PASSAGE SHOWN
══════════

I am amazed by the coincidence that just by chance, yesterday, after months of toil, Minister Michael Gove reached an agreement. It seems like an extraordinary coincidence, but when we read what he says about it, we see that there is no coincidence at all. This so-called agreement, in which everything is allegedly resolved, is simply a point in the negotiations at which it was appropriate for the UK Government to announce some progress. Although a number of principles have been agreed, the letter that we received from the noble Lord, Lord True, says that

“The parties have also reached an agreement”


on the issues on which decisions have still to be taken

“before 1 January.”

That is the agreement in principle, on some quite significant things, including

“the practical arrangements regarding the EU’s limited and light touch presence in Northern Ireland when UK authorities implement checks and controls under the Protocol, determining criteria for goods to be considered “not at risk” of entering the EU when moving from Great Britain to Northern Ireland, thereby ensuring that the overwhelming majority of goods will not attract tariffs”.

So there is quite a bit of substance there.

Among the substance is, first, that there will be EU officials based in Northern Ireland, at the ports, checking that our customs officers are doing their jobs—something that, I believe, the Government said at an earlier stage they would never countenance. There will also be— because the letter says so—checks and controls on goods moving from Northern Ireland to the rest of the UK. Indeed, one of the principles that has been agreed is the detail of the export declarations.

══════════

RECORDED INFORMATION
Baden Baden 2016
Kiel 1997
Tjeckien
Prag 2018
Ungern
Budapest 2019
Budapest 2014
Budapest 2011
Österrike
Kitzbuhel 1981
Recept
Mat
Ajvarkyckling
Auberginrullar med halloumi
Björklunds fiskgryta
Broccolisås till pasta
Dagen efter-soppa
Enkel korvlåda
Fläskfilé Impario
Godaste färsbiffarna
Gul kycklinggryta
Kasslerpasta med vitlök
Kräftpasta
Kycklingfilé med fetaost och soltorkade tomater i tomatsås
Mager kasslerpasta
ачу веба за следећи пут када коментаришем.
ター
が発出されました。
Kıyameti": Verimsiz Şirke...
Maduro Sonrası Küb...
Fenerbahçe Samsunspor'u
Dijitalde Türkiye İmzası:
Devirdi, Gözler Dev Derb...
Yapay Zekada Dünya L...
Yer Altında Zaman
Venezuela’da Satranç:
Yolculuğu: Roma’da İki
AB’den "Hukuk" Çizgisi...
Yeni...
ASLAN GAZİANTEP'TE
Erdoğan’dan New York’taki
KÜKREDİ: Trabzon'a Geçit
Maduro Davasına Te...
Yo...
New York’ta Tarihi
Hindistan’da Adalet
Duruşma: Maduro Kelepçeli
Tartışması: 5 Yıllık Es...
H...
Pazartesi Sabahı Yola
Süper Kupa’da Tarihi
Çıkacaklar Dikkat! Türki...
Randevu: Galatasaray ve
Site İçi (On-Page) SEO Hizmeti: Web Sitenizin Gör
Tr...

══════════

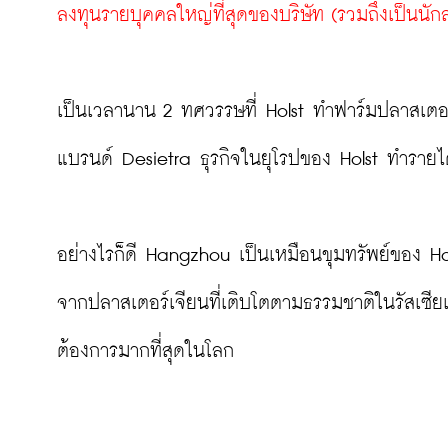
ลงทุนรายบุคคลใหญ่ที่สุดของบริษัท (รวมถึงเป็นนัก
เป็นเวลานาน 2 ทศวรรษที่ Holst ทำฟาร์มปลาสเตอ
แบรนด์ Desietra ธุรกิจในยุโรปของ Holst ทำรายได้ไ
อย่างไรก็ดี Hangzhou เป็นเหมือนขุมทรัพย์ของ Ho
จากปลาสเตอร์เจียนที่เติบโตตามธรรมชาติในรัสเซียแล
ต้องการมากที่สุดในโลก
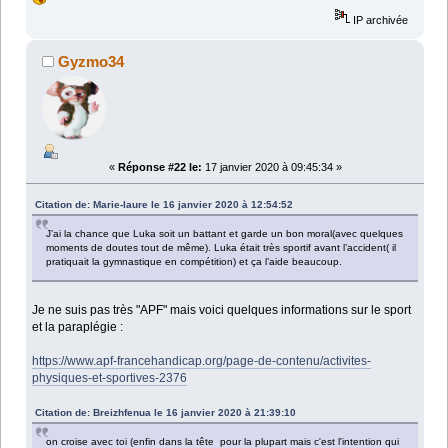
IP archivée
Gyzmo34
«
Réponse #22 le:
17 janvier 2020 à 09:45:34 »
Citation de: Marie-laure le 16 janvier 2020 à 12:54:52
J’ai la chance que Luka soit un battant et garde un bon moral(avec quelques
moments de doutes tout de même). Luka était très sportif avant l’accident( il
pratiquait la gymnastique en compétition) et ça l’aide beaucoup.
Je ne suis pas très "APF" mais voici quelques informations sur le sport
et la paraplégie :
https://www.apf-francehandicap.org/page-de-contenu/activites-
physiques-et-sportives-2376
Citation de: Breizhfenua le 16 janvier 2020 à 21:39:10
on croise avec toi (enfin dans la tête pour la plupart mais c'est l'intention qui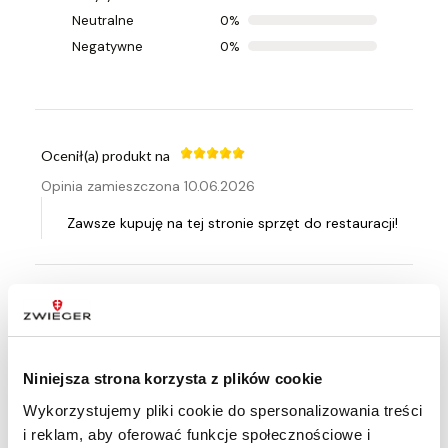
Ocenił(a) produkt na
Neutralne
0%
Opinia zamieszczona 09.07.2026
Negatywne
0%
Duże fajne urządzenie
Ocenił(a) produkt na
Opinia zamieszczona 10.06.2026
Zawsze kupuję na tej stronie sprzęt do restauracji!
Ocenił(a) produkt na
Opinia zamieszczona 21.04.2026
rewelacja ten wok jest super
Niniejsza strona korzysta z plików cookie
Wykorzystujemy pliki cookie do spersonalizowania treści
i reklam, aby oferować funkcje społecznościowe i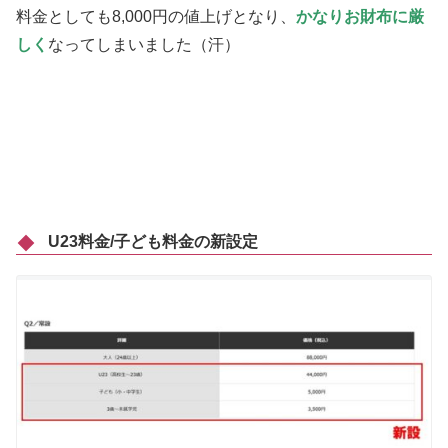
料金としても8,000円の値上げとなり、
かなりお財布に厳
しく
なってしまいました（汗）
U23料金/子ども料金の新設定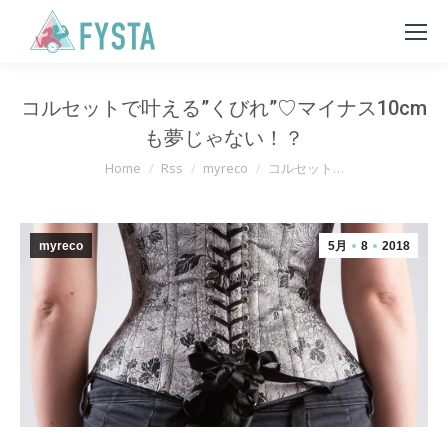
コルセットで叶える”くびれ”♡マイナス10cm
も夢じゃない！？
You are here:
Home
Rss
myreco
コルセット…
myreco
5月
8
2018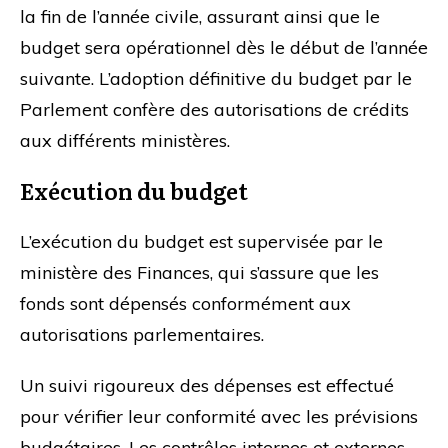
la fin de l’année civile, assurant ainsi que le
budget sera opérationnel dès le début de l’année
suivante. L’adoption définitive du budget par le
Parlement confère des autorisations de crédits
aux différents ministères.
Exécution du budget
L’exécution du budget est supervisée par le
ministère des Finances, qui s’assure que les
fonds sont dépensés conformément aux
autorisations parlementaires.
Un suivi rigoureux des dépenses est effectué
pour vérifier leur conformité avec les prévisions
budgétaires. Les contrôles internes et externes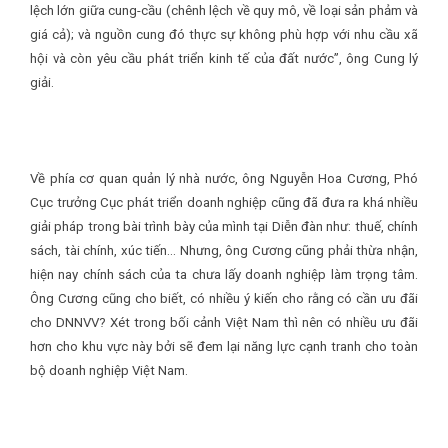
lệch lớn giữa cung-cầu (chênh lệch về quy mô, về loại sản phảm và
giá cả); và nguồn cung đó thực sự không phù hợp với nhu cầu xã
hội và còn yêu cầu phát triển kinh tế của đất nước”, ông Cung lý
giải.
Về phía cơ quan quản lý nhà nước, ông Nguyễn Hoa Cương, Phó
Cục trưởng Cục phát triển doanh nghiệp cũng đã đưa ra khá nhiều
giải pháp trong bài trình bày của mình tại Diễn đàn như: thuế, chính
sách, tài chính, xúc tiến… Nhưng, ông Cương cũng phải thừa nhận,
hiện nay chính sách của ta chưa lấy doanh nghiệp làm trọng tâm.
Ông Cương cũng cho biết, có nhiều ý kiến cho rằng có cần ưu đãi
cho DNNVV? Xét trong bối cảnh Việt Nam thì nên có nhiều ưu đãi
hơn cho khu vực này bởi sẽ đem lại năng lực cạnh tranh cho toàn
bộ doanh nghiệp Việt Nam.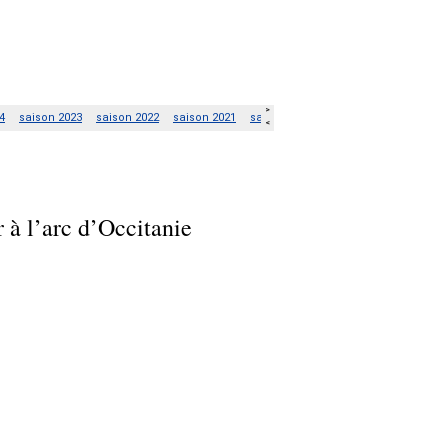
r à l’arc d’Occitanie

══════════

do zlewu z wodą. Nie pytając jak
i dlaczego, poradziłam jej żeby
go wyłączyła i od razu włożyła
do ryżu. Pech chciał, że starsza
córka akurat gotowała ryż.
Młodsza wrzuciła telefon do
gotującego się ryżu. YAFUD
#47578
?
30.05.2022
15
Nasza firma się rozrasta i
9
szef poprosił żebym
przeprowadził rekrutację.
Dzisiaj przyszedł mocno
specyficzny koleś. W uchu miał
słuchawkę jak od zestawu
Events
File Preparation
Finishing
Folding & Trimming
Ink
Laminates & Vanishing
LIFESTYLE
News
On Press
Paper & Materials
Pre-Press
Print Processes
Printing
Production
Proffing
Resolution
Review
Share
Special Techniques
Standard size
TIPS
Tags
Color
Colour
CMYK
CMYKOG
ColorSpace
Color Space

══════════

PROBLEMS TO SOLVE
- 1) In the Northern Ireland Protocol speech, who will be based at the ports in Northern Ireland to check that customs officers are doing their jobs?
- 2) Please return the part of the Northern Ireland Protocol speech between "Among the substance" and "the export declarations.", inclusive.
- 3) Extend the Northern Ireland Protocol speech, beginning right after its last sentence.

RESPONSES FOR EACH TASK
- 1) EU officials.

- 2)
Among the substance is, first, that there will be EU officials based in Northern Ireland, at the ports, checking that our customs officers are doing their jobs—something that, I believe, the Government said at an earlier stage they would never countenance. There will also be— because the letter says so—checks and controls on goods moving from Northern Ireland to the rest of the UK. Indeed, one of the principles that has been agreed is the detail of the export declarations.

- 3)
There is also the possibility—although obviously, this will apply only if there is no deal—of tariffs being applied to some goods moving from Great Britain to Northern Ireland and vice versa. If the noble Lord, Lord Dodds, thinks he has unfettered access, he needs to read what the Government are doing. Every declaration takes time. Every declaration costs money. Every declaration fetters trade.

The dilemma that a number of noble Lords have referred to, which this agreement merely seeks to amplify, is where we have the border. There has to be a border; it could be on the island of Ireland or in the Irish Sea. We as a country have decided, in the agreements that we have made, that it will be a border in the Irish Sea. There should be no question but that that border exists or that there are checks across any customs border —and they cost, which means that trade is fettered.

We will no doubt spend many happy hours discussing these detailed issues in future, but for today we should simply be grateful that the stain on our legislation, at least, if not the entire stain on our reputation, has been removed by the amendments tabled by the noble and learned Lord, Lord Judge, and accepted by the Government.